[BEGIN Selected excerpt]

K-Box

Malthouse-K-Box-Susanna-Qian-Syd-Brisbane-Maude-Davey-photo-by-Phoebe-PowellIn Malthouse Theatre’s newest mainstage show, K-Box, time is a box. ‘Time is the substance I am made of,’ wrote the author Jorge Louis Borges in 1946. Borges, the constant surrealist, sought to understand the price exacted on us by time’s passing, a price we bear the marks of it though often struggle to recognise.

Ra Chapman, making her mainstage debut with K-Box as Malthouse’s Artist in Residence, gives time its substance by way of a decrepit box. Torn, mouldy, and graffitied with childhood doodles, it is a box large enough to house a four-year-old child and valuable enough to survive her parents’ spring cleaning when she returns to it 30 years later.

It is this homecoming which opens Chapman’s glorious new show. With a backpackers’ lethargy and hygiene, Lucy (Susanna Qian) returns to her childhood home in regional Australia and immediately seeks out this box; the centre of her world when, at four years old, she was adopted from South Korea.

She soon discovers that her parents, Shirley (Maude Davey) and George Kowalski (Syd Brisbane) have emptied it of all her childhood bric-a-brac. Likewise, her room has been gutted and turned into an arts and crafts space. Her return transforms into less of a homecoming and more of a reckoning. Over time, her home has seemingly erased her.

But what is the significance of this cardboard box? And why is Lucy, a 34-year-old woman, suddenly so struck by the changes in a home she has not lived in for years? Gathering around, the family compare their disparate memories in an attempt to name the box’s significance. It is a ship according to Shirley. No, it is an imaginary friend nicknamed Chippy, so says George. Ultimately its four corners mean different things to different people.

For Lucy, its meaning is inseparable from her experience as a transracial adoptee. Her attempts to understand its significance over the course of the play are an attempt to reckon with the story of her adoption and its long-term effects. In her programme notes, Chapman describes this reckoning as a process by which Lucy’s adoption becomes a ‘thing’. Just like the box, this ‘thing’, and the effects of naming it, mean different things to different people.

Syd Brisbane delivers a stunning performance as George, for whom this process comes up against principles he has formed as a second-generation migrant of Polish parents. George is an easy-going larrikin that became a doting Father, and Brisbane imbues him with easy likeability. In him we see an Aussie battler’s emphasis on a strong work ethic and a generational opposition to conflict, come to a head against Lucy’s reckoning with her South Korean roots and ostensibly white upbringing.

[END Selected excerpt]

[The request] Write out the part of the K-Box review that starts at "It is this homecoming" and ends at "from South Korea.". You won't need the items that come after the review.

[BEGIN Entries shown]

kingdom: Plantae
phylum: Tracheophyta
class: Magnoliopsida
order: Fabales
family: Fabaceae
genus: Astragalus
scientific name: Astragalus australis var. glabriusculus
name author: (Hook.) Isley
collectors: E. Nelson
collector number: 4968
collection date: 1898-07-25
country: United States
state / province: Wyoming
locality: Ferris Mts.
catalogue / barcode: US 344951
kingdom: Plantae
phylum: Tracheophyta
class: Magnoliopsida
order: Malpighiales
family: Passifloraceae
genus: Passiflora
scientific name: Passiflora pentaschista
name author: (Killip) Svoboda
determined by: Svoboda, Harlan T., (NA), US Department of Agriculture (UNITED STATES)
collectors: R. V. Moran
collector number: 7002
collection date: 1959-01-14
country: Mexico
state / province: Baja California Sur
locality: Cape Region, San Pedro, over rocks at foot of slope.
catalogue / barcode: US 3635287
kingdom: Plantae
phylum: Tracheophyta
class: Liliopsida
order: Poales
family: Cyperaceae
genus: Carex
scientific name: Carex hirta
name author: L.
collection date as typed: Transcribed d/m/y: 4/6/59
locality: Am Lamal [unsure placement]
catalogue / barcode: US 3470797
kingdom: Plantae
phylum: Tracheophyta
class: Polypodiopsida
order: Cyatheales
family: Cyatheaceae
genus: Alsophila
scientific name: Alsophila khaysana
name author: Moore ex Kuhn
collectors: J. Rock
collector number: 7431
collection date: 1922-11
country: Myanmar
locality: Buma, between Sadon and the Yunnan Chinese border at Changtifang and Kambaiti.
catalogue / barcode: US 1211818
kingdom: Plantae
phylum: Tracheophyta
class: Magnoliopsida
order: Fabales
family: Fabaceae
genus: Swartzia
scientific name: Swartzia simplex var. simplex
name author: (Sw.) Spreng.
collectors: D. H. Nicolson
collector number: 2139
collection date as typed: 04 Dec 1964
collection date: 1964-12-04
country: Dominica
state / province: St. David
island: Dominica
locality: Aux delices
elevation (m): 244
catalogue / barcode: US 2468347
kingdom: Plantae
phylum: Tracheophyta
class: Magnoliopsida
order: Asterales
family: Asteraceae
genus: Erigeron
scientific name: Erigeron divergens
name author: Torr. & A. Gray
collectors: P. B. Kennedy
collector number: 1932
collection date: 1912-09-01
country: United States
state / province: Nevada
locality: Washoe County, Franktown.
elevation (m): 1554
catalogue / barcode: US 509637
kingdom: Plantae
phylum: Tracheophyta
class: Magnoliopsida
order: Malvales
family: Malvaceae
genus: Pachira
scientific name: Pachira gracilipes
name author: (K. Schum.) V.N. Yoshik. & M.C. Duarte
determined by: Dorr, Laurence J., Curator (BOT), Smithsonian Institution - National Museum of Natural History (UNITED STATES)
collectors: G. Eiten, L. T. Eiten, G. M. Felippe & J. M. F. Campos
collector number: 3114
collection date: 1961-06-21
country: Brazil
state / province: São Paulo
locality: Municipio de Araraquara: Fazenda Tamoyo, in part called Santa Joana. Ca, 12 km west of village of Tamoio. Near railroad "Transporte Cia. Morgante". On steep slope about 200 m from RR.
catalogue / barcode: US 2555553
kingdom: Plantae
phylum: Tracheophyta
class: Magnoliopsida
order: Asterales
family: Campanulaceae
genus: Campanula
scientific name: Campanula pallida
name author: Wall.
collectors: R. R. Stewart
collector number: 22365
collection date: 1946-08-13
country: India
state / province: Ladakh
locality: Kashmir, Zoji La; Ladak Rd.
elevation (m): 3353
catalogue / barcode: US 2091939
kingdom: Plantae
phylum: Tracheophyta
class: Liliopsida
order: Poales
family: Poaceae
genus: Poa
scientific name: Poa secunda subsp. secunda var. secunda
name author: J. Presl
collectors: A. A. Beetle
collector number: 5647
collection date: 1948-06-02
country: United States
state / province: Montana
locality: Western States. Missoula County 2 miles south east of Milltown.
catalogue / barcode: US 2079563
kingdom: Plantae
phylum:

[END Entries shown]

[Reply to the task]
It is this homecoming which opens Chapman’s glorious new show. With a backpackers’ lethargy and hygiene, Lucy (Susanna Qian) returns to her childhood home in regional Australia and immediately seeks out this box; the centre of her world when, at four years old, she was adopted from South Korea.